On Fri, Mar 5, 2010 at 5:16 PM, Chris Doss <lookoverhere1 at yahoo.com> wrote:


> This statement does not imply that they know the difference between their
> hallucinations and reality. Of course they jump when they feel a real
> electric shock; it's a reflex action. You might as well argue that people
> who are asleep know that they are breathing. Proof? Their lungs are working.
>
> Actually, the quoted statement supports the opposite conclusion, since the
> real and hallucinatory shocks are both refered to as "it."
>
>
>
There's a solid ten pages of examples in Merleus-Ponty's book - including the one which you didn't address, which was more specific - as well as ten years worth of phenomenological investigation into psychiatric and neurological condition (unfortunately most of its in German - English texts are very difficult to track down). The general consensus on psychotic delusion is that they are experienced as being outside of reality-based perceptions. This was obvious even in Freud's time. Read the classic Freudian reference Daniel Paul Schreber's book on his own psychotic delirium - his experiences are literally "out-of-this-world", he attributes them to being of divine origin and is sure to point out that other men cannot experience them. He alone experiences them because he is "special".

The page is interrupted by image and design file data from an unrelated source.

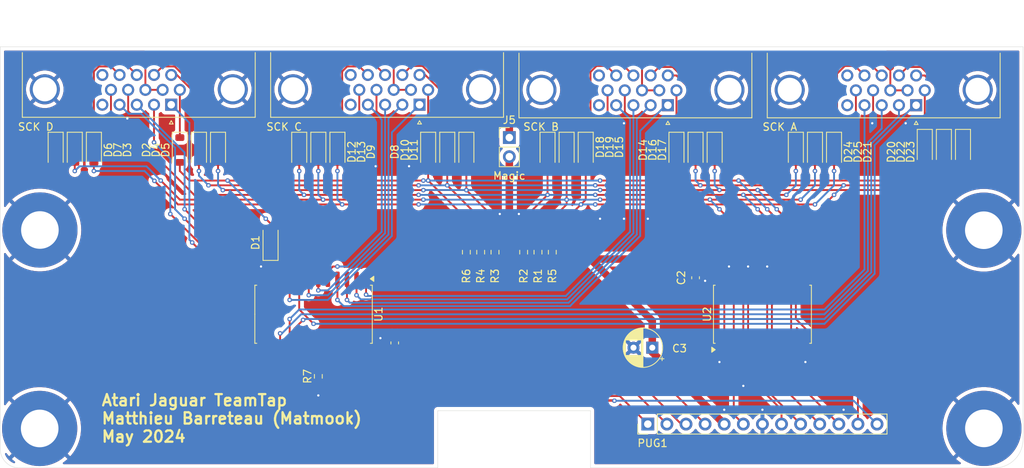
<source format=kicad_pcb>
(kicad_pcb
	(version 20240108)
	(generator "pcbnew")
	(generator_version "8.0")
	(general
		(thickness 1.6)
		(legacy_teardrops no)
	)
	(paper "A4")
	(layers
		(0 "F.Cu" signal)
		(31 "B.Cu" signal)
		(32 "B.Adhes" user "B.Adhesive")
		(33 "F.Adhes" user "F.Adhesive")
		(34 "B.Paste" user)
		(35 "F.Paste" user)
		(36 "B.SilkS" user "B.Silkscreen")
		(37 "F.SilkS" user "F.Silkscreen")
		(38 "B.Mask" user)
		(39 "F.Mask" user)
		(40 "Dwgs.User" user "User.Drawings")
		(41 "Cmts.User" user "User.Comments")
		(42 "Eco1.User" user "User.Eco1")
		(43 "Eco2.User" user "User.Eco2")
		(44 "Edge.Cuts" user)
		(45 "Margin" user)
		(46 "B.CrtYd" user "B.Courtyard")
		(47 "F.CrtYd" user "F.Courtyard")
		(48 "B.Fab" user)
		(49 "F.Fab" user)
		(50 "User.1" user)
		(51 "User.2" user)
		(52 "User.3" user)
		(53 "User.4" user)
		(54 "User.5" user)
		(55 "User.6" user)
		(56 "User.7" user)
		(57 "User.8" user)
		(58 "User.9" user)
	)
	(setup
		(pad_to_mask_clearance 0)
		(allow_soldermask_bridges_in_footprints no)
		(grid_origin 91.694 94.615)
		(pcbplotparams
			(layerselection 0x00010fc_ffffffff)
			(plot_on_all_layers_selection 0x0000000_00000000)
			(disableapertmacros no)
			(usegerberextensions no)
			(usegerberattributes yes)
			(usegerberadvancedattributes yes)
			(creategerberjobfile yes)
			(dashed_line_dash_ratio 12.000000)
			(dashed_line_gap_ratio 3.000000)
			(svgprecision 4)
			(plotframeref no)
			(viasonmask no)
			(mode 1)
			(useauxorigin no)
			(hpglpennumber 1)
			(hpglpenspeed 20)
			(hpglpendiameter 15.000000)
			(pdf_front_fp_property_popups yes)
			(pdf_back_fp_property_popups yes)
			(dxfpolygonmode yes)
			(dxfimperialunits yes)
			(dxfusepcbnewfont yes)
			(psnegative no)
			(psa4output no)
			(plotreference yes)
			(plotvalue yes)
			(plotfptext yes)
			(plotinvisibletext no)
			(sketchpadsonfab no)
			(subtractmaskfromsilk no)
			(outputformat 1)
			(mirror no)
			(drillshape 1)
			(scaleselection 1)
			(outputdirectory "")
		)
	)
	(net 0 "")
	(net 1 "/~{COL4D}")
	(net 2 "Net-(D6-K)")
	(net 3 "Net-(D5-K)")
	(net 4 "Net-(D3-K)")
	(net 5 "Net-(D2-K)")
	(net 6 "Net-(D4-K)")
	(net 7 "+5V")
	(net 8 "/VDDPAD")
	(net 9 "/~{COL3D}")
	(net 10 "/~{COL2D}")
	(net 11 "unconnected-(U2-2Y1-Pad5)")
	(net 12 "GND")
	(net 13 "unconnected-(U2-2Y0-Pad3)")
	(net 14 "/~{COL1D}")
	(net 15 "Net-(D7-K)")
	(net 16 "/COL1")
	(net 17 "/ROW3")
	(net 18 "/ROW2")
	(net 19 "/ROW4")
	(net 20 "/ROW5")
	(net 21 "/COL3")
	(net 22 "/COL2")
	(net 23 "/ROW1")
	(net 24 "/COL4")
	(net 25 "/ROW6")
	(net 26 "/~{COL1B}")
	(net 27 "/~{COL3C}")
	(net 28 "/~{COL2A}")
	(net 29 "/~{COL1C}")
	(net 30 "/~{COL4A}")
	(net 31 "/~{COL2C}")
	(net 32 "unconnected-(J1-Pad15)")
	(net 33 "unconnected-(J1-Pad5)")
	(net 34 "/~{COL2B}")
	(net 35 "unconnected-(J2-Pad5)")
	(net 36 "unconnected-(J2-Pad15)")
	(net 37 "unconnected-(J3-Pad15)")
	(net 38 "unconnected-(J3-Pad5)")
	(net 39 "unconnected-(J4-Pad15)")
	(net 40 "unconnected-(J4-Pad5)")
	(net 41 "/~{COL1A}")
	(net 42 "/~{MUX_ENABLE}")
	(net 43 "/~{COL3B}")
	(net 44 "/~{COL3A}")
	(net 45 "/~{COL4B}")
	(net 46 "/~{COL4C}")
	(net 47 "Net-(D12-K)")
	(net 48 "Net-(D13-K)")
	(net 49 "Net-(D9-K)")
	(net 50 "/PU1")
	(net 51 "/PU2")
	(net 52 "/PU3")
	(net 53 "/PU4")
	(net 54 "/PU5")
	(net 55 "/PU6")
	(net 56 "Net-(D11-K)")
	(net 57 "Net-(D10-K)")
	(net 58 "Net-(D8-K)")
	(net 59 "Net-(D18-K)")
	(net 60 "Net-(D17-K)")
	(net 61 "Net-(D14-K)")
	(net 62 "Net-(D19-K)")
	(net 63 "Net-(D15-K)")
	(net 64 "Net-(D16-K)")
	(net 65 "Net-(D20-K)")
	(net 66 "Net-(D25-K)")
	(net 67 "Net-(D23-K)")
	(net 68 "Net-(D22-K)")
	(net 69 "Net-(D24-K)")
	(net 70 "Net-(D21-K)")
	(footprint "Diode_SMD:D_SOD-123" (layer "F.Cu") (at 217.17 107.95 -90))
	(footprint "Resistor_SMD:R_0603_1608Metric_Pad0.98x0.95mm_HandSolder" (layer "F.Cu") (at 161.29 121.92 90))
	(footprint "Diode_SMD:D_SOD-123" (layer "F.Cu") (at 164.465 108.33 -90))
	(footprint "Diode_SMD:D_SOD-123" (layer "F.Cu") (at 136.525 108.33 -90))
	(footprint "Diode_SMD:D_SOD-123" (layer "F.Cu") (at 104.14 108.33 -90))
	(footprint "Diode_SMD:D_SOD-123" (layer "F.Cu") (at 120.65 108.33 -90))
	(footprint "Capacitor_THT:CP_Radial_D5.0mm_P2.50mm" (layer "F.Cu") (at 178.395 134.62 180))
	(footprint "Diode_SMD:D_SOD-123" (layer "F.Cu") (at 181.61 108.33 -90))
	(footprint "Diode_SMD:D_SOD-123" (layer "F.Cu") (at 200.025 108.33 -90))
	(footprint "Diode_SMD:D_SOD-123" (layer "F.Cu") (at 133.985 108.33 -90))
	(footprint "Diode_SMD:D_SOD-123" (layer "F.Cu") (at 184.15 108.33 -90))
	(footprint "Connector_PinHeader_2.54mm:PinHeader_1x13_P2.54mm_Vertical" (layer "F.Cu") (at 177.8 144.78 90))
	(footprint "Diode_SMD:D_SOD-123" (layer "F.Cu") (at 118.11 108.33 -90))
	(footprint "Diode_SMD:D_SOD-123" (layer "F.Cu") (at 214.63 107.95 -90))
	(footprint "Resistor_SMD:R_0603_1608Metric_Pad0.98x0.95mm_HandSolder" (layer "F.Cu") (at 155.575 121.92 90))
	(footprint "Diode_SMD:D_SOD-123" (layer "F.Cu") (at 219.71 107.95 -90))
	(footprint "Resistor_SMD:R_0603_1608Metric_Pad0.98x0.95mm_HandSolder" (layer "F.Cu") (at 163.195 121.92 90))
	(footprint "Connector_Dsub:DSUB-15-HD_Male_Horizontal_P2.29x1.98mm_EdgePinOffset3.03mm_Housed_MountingHolesOffset4.94mm" (layer "F.Cu") (at 213.485 102.38 180))
	(footprint "Connector_PinHeader_2.54mm:PinHeader_1x02_P2.54mm_Vertical" (layer "F.Cu") (at 159.385 106.68))
	(footprint "Capacitor_SMD:C_0603_1608Metric_Pad1.08x0.95mm_HandSolder" (layer "F.Cu") (at 144.145 133.985 90))
	(footprint "Diode_SMD:D_SOD-123" (layer "F.Cu") (at 131.445 108.33 -90))
	(footprint "Connector_Dsub:DSUB-15-HD_Male_Horizontal_P2.29x1.98mm_EdgePinOffset3.03mm_Housed_MountingHolesOffset4.94mm" (layer "F.Cu") (at 180.465 102.38 180))
	(footprint "Resistor_SMD:R_0603_1608Metric_Pad0.98x0.95mm_HandSolder" (layer "F.Cu") (at 133.985 138.43 90))
	(footprint "Diode_SMD:D_SOD-123" (layer "F.Cu") (at 169.545 108.33 -90))
	(footprint "Diode_SMD:D_SOD-123" (layer "F.Cu") (at 153.67 108.33 -90))
	(footprint "Diode_SMD:D_SOD-123" (layer "F.Cu") (at 167.005 108.33 -90))
	(footprint "Diode_SMD:D_SOD-123" (layer "F.Cu") (at 101.6 108.33 -90))
	(footprint "Diode_SMD:D_SOD-123" (layer "F.Cu") (at 127.635 120.65 90))
	(footprint "Connector_Dsub:DSUB-15-HD_Male_Horizontal_P2.29x1.98mm_EdgePinOffset3.03mm_Housed_MountingHolesOffset4.94mm"
		(layer "F.Cu")
		(uuid "ab5f5202-aca3-46b8-90d4-a7b9fdca957e")
		(at 114.425 102.31 180)
		(descr "15-pin D-Sub connector, horizontal/angled (90 deg), THT-mount, male, pitch 2.29x1.98mm, pin-PCB-offset 3.0300000000000002mm, distance of mounting holes 25mm, distance of mounting holes to PCB edge 4.9399999999999995mm, see https://disti-assets.s3.amazonaws.com/tonar/files/datasheets/16730.pdf")
		(tags "15-pin D-Sub connector horizontal angled 90deg THT male pitch 2.29x1.98mm pin-PCB-offset 3.0300000000000002mm mounting-holes-distance 25mm mounting-hole-offset 25mm")
		(property "Reference" "J1"
			(at 4.315 -2.61 180)
			(layer "F.SilkS")
			(hide yes)
			(uuid "3b7e8b0f-50b2-405b-ba66-e2084d01f15d")
			(effects
				(font
					(size 1 1)
					(thickness 0.15)
				)
			)
		)
		(property "Value" "SCK D"
			(at 18.015 -2.94 180)
			(layer "F.SilkS")
			(uuid "e6a4d1e9-6938-4b05-867d-e653b5f4fffd")
			(effects
				(font
					(size 1 1)
					(thickness 0.15)
				)
			)
		)
		(property "Footprint" "Connector_Dsub:DSUB-15-HD_Male_Horizontal_P2.29x1.98mm_EdgePinOffset3.03mm_Housed_MountingHolesOffset4.94mm"
			(at 0 0 180)
			(unlocked yes)
			(layer "F.Fab")
			(hide yes)
			(uuid "86b878b9-43dd-40de-bd80-3206d356261e")
			(effects
				(font
					(size 1.27 1.27)
				)
			)
		)
		(property "Datasheet" " ~"
			(at 0 0 180)
			(unlocked yes)
			(layer "F.Fab")
			(hide yes)
			(uuid "387eed34-a882-4dd1-b9ee-9d34b8405e61")
			(effects
				(font
					(size 1.27 1.27)
				)
			)
		)
		(property "Description" "15-pin female receptacle socket D-SUB connector, High density (3 columns), Triple Row, Generic, VGA-connector, Mounting Hole"
			(at 0 0 180)
			(unlocked yes)
			(layer "F.Fab")
			(hide yes)
			(uuid "e7a8ed4e-e65c-46e7-b155-232df6476014")
			(effects
				(font
					(size 1.27 1.27)
				)
			)
		)
		(property ki_fp_filters "DSUB*Female*")
		(path "/f5a63041-40c0-4fde-bc79-e341f5933bec")
		(sheetname "Root")
		(sheetfile "TeamTap_Legacy.kicad_sch")
		(attr through_hole)
		(fp_line
			(start 19.8 -1.67)
			(end 19.8 6.93)
			(stroke
				(width 0.12)
				(type solid)
			)
			(layer "F.SilkS")
			(uuid "739718b2-985e-4168-a718-b4a07dc4c6f4")
		)
		(fp_line
			(start 0.25 -2.564338)
			(end 0 -2.131325)
			(stroke
				(width 0.12)
				(type solid)
			)
			(layer "F.SilkS")
			(uuid "df31311e-8f5d-4b22-9fe2-071ca957843b")
		)
		(fp_line
			(start 0 -2.131325)
			(end -0.25 -2.564338)
			(stroke
				(width 0.12)
				(type solid)
			)
			(layer "F.SilkS")
			(uuid "03809444-f5e9-4d5f-ac78-bd039ed3ec89")
		)
		(fp_line
			(start -0.25 -2.564338)
			(end 0.25 -2.564338)
			(stroke
				(width 0.12)
				(type solid)
			)
			(layer "F.SilkS")
			(uuid "45ffca77-520d-4237-81e0-539eddcbe712")
		)
		(fp_line
			(start -11.17 6.93)
			(end -11.17 -1.67)
			(stroke
				(width 0.12)
				(type solid)
			)
			(layer "F.SilkS")
			(uuid "33d1ef29-3a2a-446a-b741-8257912a1c21")
		)
		(fp_line
			(start -11.17 -1.67)
			(end 19.8 -1.67)
			(stroke
				(width 0.12)
				(type solid)
			)
			(layer "F.SilkS")
			(uuid "216453ad-59c6-495c-961a-5873b1ec6b9e")
		)
		(fp_line
			(start 20.25 13.9)
			(end 20.25 -2.15)
			(stroke
				(width 0.05)
				(type solid)
			)
			(layer "F.CrtYd")
			(uuid "664ab4ee-18e0-4869-bd74-186763d22114")
		)
		(fp_line
			(start 20.25 -2.15)
			(end -11.65 -2.15)
			(stroke
				(width 0.05)
				(type solid)
			)
			(layer "F.CrtYd")
			(uuid "adc8b5ac-aaab-45e9-8ae7-7440501ffc22")
		)
		(fp_line
			(start -11.65 13.9)
			(end 20.25 13.9)
			(stroke
				(width 0.05)
				(type solid)
			)
			(layer "F.CrtYd")
			(uuid "72b16d6a-2a6e-41d1-a2ac-cf4d7115fd31")
		)
		(fp_line
			(start -11.65 -2.15)
			(end -11.65 13.9)
			(stroke
				(width 0.05)
				(type solid)
			)
			(layer "F.CrtYd")
			(uuid "ed166de2-c34a-4e93-953d-98115c6d86d6")
		)
		(fp_line
			(start 19.74 7.39)
			(end 19.74 6.99)
			(stroke
				(width 0.1)
				(type solid)
			)
			(layer "F.Fab")
			(uuid "1891b8e5-8b91-48ff-bdf0-f5400de2cccd")
		)
		(fp_line
			(start 19.74 6.99)
			(end 19.74 -1.61)
			(stroke
				(width 0.1)
				(type solid)
			)
			(layer "F.Fab")
			(uuid "f73c41b6-ac5e-4b97-aec2-8800830783c6")
		)
		(fp_line
			(start 19.74 6.99)
			(end -11.11 6.99)
			(stroke
				(width 0.1)
				(type solid)
			)
			(layer "F.Fab")
			(uuid "a9bf61f2-b662-4166-b22a-d1347c89e204")
		)
		(fp_line
			(start 19.74 -1.61)
			(end -11.11 -1.61)
			(stroke
				(width 0.1)
				(type solid)
			)
			(layer "F.Fab")
			(uuid "902adfa9-8fd8-4961-9a36-91d85ecf8811")
		)
		(fp_line
			(start 19.315 12.39)
			(end 19.315 7.39)
			(stroke
				(width 0.1)
				(type solid)
			)
			(layer "F.Fab")
			(uuid "2d0920f3-04dd-4711-b407-6561ef8212eb")
		)
		(fp_line
			(start 19.315 7.39)
			(end 14.315 7.39)
			(stroke
				(width 0.1)
				(type solid)
			)
			(layer "F.Fab")
			(uuid "b093764c-13bf-422f-baa8-e1f3ad19000f")
		)
		(fp_line
			(start 18.415 6.99)
			(end 18.415 2.05)
			(stroke
				(width 0.1)
				(type solid)
			)
			(layer "F.Fab")
			(uuid "1dd62b80-013e-4d4c-b4de-e5dd9d52320a")
		)
		(fp_line
			(start 15.215 6.99)
			(end 15.215 2.05)
			(stroke
				(width 0.1)
				(type solid)
			)
			(layer "F.Fab")
			(uuid "dc74bde6-0597-4d8e-a098-4739bf055929")
		)
		(fp_line
			(start 14.315 12.39)
			(end 19.315 12.39)
			(stroke
				(width 0.1)
				(type solid)
			)
			(layer "F.Fab")
			(uuid "4a9b6676-86a3-4acd-b1f9-8a9dddda7734")
		)
		(fp_line
			(start 14.315 7.39)
			(end 14.315 12.39)
			(stroke
				(width 0.1)
				(type solid)
			)
			(layer "F.Fab")
			(uuid "f919c378-8bfe-46d3-ba68-81526ab928f5")
		)
		(fp_line
			(start 12.465 13.39)
			(end 12.465 7.39)
			(stroke
				(width 0.1)
				(type solid)
			)
			(layer "F.Fab")
			(uuid "d80c7ef1-7460-403d-8139-857da5b47460")
		)
		(fp_line
			(start 12.465 7.39)
			(end -3.835 7.39)
			(stroke
				(width 0.1)
				(type solid)
			)
			(layer "F.Fab")
			(uuid "d281bc3a-5d01-45af-b636-f03ca74c71fa")
		)
		(fp_line
			(start -3.835 13.39)
			(end 12.465 13.39)
			(stroke
				(width 0.1)
				(type solid)
			)
			(layer "F.Fab")
			(uuid "f6a55148-746d-4428-918b-0626f6aff391")
		)
		(fp_line
			(start -3.835 7.39)
			(end -3.835 13.39)
			(stroke
				(width 0.1)
				(type solid)
			)
			(layer "F.Fab")
			(uuid "ce3218a7-bcd9-4e72-86cd-927e9f561292")
		)
		(fp_line
			(start -5.685 12.39)
			(end -5.685 7.39)
			(stroke
				(width 0.1)
				(type solid)
			)
			(layer "F.Fab")
			(uuid "50067a4d-e843-426c-ac81-080c2e17fecc")
		)
		(fp_line
			(start -5.685 7.39)
			(end -10.685 7.39)
			(stroke
				(width 0.1)
				(type solid)
			)
			(layer "F.Fab")
			(uuid "ee912568-692b-4f0a-af20-efa9de42e5e2")
		)
		(fp_line
			(start -6.585 6.99)
			(end -6.585 2.05)
			(stroke
				(width 0.1)
				(type solid)
			)
			(layer "F.Fab")
			(uuid "9369d649-9995-4fa9-b01e-1e4623ac33ba")
		)
		(f
... [562715 chars truncated]
</source>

Another good read is RD Laing's "The Divided Self" wherein he shows that the strong split in reality encountered in psychosis marks off an absolute boundary between the outer and the inner world. The inner world - of "truth" - is closed off from the "bad" outer world. The experiences between the two are quite sharply distinguished. This is not to say that hallucinations are not experienced as "real" by the patient; it just means that to the psychotic perceptual experience is not the same as for the non-psychotic - for the psychotic perceptual experience does not have to have reference to external sources. This is why Merleua-Ponty says:

"Hallucinations are played out on a stage different from that of the perceived world, and are in a way super-imposed upon it..... The fact that a hallucination does not take place in the stable and intersubjective world means that it lacks fullness, the inner articulation which makes the real thing reside 'in itself', and act and exist by itself." (p 395)

Again, I have to stress - this is not to say that the patient doesn't experience them as "real". In fact they are more "real" for the patient than external reality (Daniel Paul Schreber refers to real people as "fleeting improvised men", which in itself says a lot about how psychotics relate to the external world). But they are not experienced in the inter-subjective or "outer" world. As Merleau-Ponty says: "They are like ghosts that inhabit the perceptual world". Don't be naive though, the patient knows well that these "ghosts" inhabit a different world from the one shared with other people.